The more I thought about these questions, the more I knew that clicker training behavior chains was the answer for many a frustrated dog sport competitor. It applied to everything, so why wasn’t I applying it fully to my own agility training?
Because old habits are hard to break! I was having too much fun stringing together many behaviors that weren’t quite fluent. My own cues and timing were not as well practiced and rehearsed as those in my KPA assessment chain. A-ha!
With this realization or light-bulb moment that came as I progressed through my KPA course, the idea for a seminar and a DVD was born. I am a lifelong teacher, always sharing and finding ways of making knowledge accessible. In this case I wanted to make the knowledge accessible not only to my own students, but to as many students as I could. And I wanted to share the results: less frustration, more fun, and more success (for the dogs and for the people!).
Q: What is your goal with this DVD?
A: “But I can’t take the treats and toys in the ring!” was the obvious title for the seminar that became the DVD. It was the lament I heard most often as students and friends prepared for the competition ring and students in Basic Manners classes prepared for real life with their dogs.
My aim was to make the seminar fun and informative. Knowing that it would be impossible to impart all the knowledge I had gained through the KPA course, I just wanted to light up some bulbs for course participants, so that they…
· …could be more patient with their dogs.
· …understood how to build reliable behavior chains for their sports.
· …could be more forgiving if their dogs seemed confused.
· …might understand better why the dogs might be confused.
· …could be more forgiving of themselves.
· …felt less frustrated with the challenges of becoming a great dog /handler team.
· …would find a way forward in any training situation.
Q: How has the response been?
A: When we first presented our seminar to audiences in North Carolina, we were excited at the response from many who expressed that, for the first time, they could see that there might be something to this positive reinforcement training! A dim light bulb was beginning to glow, a light that would help the participants train more reliable behaviors for their own sports.
Even more exciting was the fact that some participants decided to take the seminar more than once.
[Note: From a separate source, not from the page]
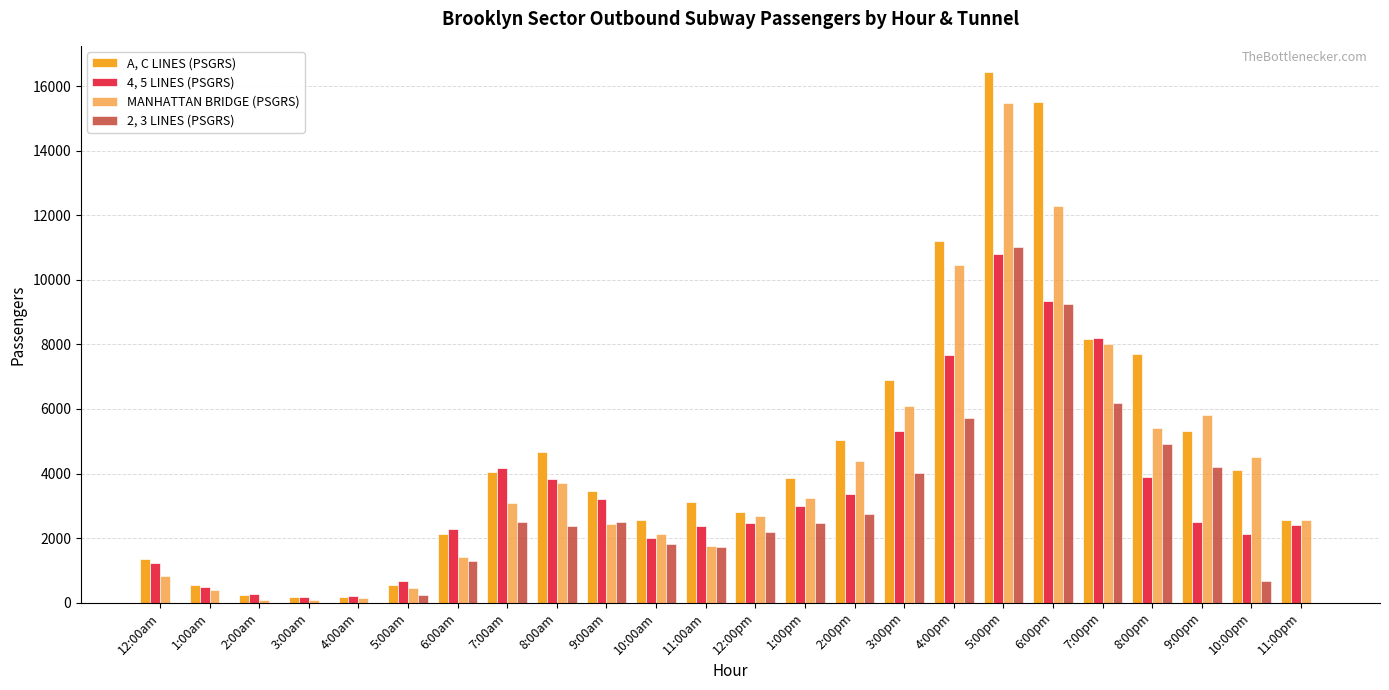

The MANHATTAN BRIDGE (PSGRS) series shows 483 at 10:00am. True or false?

False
Others recommended it to their own club members, which lead to our presenting it in a number of different venues. When the opportunity came along to make the seminar into a DVD, it was a thrill and honor. (Thanks to Brad and Lisa Waggoner for introducing us to the Tawzer Dog video team!)
The hope is that this DVD will be enjoyed by many and will lead to lots of fun training and brilliant sporting performance! My light-bulb moment led to a fundamental and forever change in my own dogs’ lives and in my own training. It can happen for you, too!
Thank you, Lynne, for giving dog-sport competitors a great tool for success! See you in the ring!